JAKARTA (TB) — Ketua Umum Ikatan Media Online (IMO) Indonesia, Yakub F. Ismail, menyoroti belum terbentuknya satuan tugas (Satgas) khusus yang menangani arus informasi dan pembaruan penanganan bencana di wilayah Aceh, Sumatera Barat, dan Sumatera Utara.

Menurut Yakub, ketiadaan Satgas informasi berpotensi memicu simpang siur pemberitaan, keterlambatan update resmi penanganan bencana, serta lemahnya koordinasi informasi di tengah tingginya kebutuhan publik akan informasi yang cepat, akurat, dan kredibel.

“Situasi kebencanaan membutuhkan satu pusat koordinasi informasi yang jelas, terstruktur, dan profesional. Tanpa itu, publik berisiko menerima informasi yang tidak utuh dan tidak terverifikasi,” ujar Yakub di Jakarta, Selasa (16/12/2025).

Melihat kondisi tersebut, IMO-Indonesia mendorong pemerintah pusat dan pemerintah daerah untuk segera membentuk Satgas Pengelolaan Informasi dan Media Penanganan Bencana Sumatera.

Yakub menekankan, Satgas ini harus melibatkan seluruh media nasional, baik pusat maupun daerah, khususnya asosiasi badan usaha media, bukan semata asosiasi wartawan.

“Pelibatan badan usaha media menjadi sangat penting karena media sebagai institusi memiliki sistem manajemen redaksi, jaringan distribusi, serta tanggung jawab korporasi yang menjamin keberlanjutan dan konsistensi arus informasi,” jelasnya.

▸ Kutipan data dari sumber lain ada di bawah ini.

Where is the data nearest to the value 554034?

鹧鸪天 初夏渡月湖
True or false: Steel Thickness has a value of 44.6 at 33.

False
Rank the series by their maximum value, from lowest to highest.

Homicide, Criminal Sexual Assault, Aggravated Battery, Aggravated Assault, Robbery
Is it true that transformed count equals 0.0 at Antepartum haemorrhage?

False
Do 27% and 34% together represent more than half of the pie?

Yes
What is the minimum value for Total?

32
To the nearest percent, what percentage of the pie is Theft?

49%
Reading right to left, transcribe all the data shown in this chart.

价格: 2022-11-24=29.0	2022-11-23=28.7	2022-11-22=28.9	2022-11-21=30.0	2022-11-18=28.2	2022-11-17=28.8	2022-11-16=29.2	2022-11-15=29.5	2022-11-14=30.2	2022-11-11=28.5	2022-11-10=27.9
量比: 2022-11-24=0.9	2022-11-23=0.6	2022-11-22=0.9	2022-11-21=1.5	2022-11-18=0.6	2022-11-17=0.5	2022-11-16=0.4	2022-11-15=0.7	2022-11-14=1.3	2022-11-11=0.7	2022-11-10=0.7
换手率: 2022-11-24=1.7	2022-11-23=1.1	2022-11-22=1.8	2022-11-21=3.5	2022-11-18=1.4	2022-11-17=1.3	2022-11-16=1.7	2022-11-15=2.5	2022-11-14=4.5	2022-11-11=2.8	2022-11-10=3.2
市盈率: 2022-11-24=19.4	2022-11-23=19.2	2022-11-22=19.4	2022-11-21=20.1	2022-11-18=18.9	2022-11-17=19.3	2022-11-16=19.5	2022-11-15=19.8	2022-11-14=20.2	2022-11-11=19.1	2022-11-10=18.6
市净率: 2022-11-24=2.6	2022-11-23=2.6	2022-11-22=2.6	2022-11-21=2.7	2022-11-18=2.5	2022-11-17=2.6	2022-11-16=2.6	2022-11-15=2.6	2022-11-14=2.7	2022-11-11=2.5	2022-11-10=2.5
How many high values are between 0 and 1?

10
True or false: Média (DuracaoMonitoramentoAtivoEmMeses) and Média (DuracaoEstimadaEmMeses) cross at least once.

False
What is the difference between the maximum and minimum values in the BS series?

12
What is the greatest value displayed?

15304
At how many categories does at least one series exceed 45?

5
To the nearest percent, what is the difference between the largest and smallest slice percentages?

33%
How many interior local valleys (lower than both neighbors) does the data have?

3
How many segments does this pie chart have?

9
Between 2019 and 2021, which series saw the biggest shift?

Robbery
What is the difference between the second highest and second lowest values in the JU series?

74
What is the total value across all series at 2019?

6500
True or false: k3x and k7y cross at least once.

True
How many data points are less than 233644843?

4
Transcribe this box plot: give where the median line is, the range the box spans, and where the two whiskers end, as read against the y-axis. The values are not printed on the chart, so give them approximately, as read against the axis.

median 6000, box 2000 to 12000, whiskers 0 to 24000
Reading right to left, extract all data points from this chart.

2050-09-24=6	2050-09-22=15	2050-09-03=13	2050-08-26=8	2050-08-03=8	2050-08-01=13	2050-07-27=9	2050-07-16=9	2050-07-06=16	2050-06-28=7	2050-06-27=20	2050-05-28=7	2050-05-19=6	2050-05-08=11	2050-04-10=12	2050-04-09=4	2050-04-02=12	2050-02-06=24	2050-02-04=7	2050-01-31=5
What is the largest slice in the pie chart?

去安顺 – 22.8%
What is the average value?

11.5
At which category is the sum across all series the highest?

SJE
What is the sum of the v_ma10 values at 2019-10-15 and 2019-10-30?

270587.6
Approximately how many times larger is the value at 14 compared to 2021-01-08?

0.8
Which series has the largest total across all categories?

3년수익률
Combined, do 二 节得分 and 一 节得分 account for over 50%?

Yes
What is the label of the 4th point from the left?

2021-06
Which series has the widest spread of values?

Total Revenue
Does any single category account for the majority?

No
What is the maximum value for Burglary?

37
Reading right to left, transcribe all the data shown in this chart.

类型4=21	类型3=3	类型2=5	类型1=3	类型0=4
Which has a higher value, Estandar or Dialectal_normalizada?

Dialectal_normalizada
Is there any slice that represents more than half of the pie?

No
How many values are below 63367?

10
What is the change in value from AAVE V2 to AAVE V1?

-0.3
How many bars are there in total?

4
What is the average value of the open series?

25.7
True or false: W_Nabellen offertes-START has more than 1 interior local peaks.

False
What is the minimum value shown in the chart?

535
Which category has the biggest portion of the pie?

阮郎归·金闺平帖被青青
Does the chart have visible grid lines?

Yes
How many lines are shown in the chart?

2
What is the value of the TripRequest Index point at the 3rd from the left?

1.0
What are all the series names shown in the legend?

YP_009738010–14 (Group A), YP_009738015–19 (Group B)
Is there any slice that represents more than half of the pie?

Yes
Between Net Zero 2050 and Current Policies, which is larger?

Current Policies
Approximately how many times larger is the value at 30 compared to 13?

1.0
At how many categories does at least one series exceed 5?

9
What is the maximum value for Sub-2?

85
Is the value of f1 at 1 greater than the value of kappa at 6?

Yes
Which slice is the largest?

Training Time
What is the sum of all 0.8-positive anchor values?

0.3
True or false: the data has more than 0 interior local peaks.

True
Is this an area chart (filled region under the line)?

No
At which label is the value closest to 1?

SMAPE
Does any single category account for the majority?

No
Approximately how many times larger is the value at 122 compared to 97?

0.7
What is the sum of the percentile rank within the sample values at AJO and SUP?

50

Dengan demikian, lanjut Yakub, Satgas yang dibentuk tidak hanya menjadi ruang koordinasi pewarta, tetapi juga wadah sinergi antarkorporasi media dalam menyampaikan narasi kebencanaan yang utuh, berimbang, dan bertanggung jawab.

Selain aspek domestik, Yakub juga menyoroti peran strategis pers nasional dalam membangun diplomasi media di tingkat global, khususnya dalam pemberitaan penanganan bencana di Sumatera.

Di era konektivitas digital yang masif, kata dia, informasi terkait bencana di Aceh, Sumatera Barat, dan Sumatera Utara dengan cepat menjadi konsumsi publik internasional.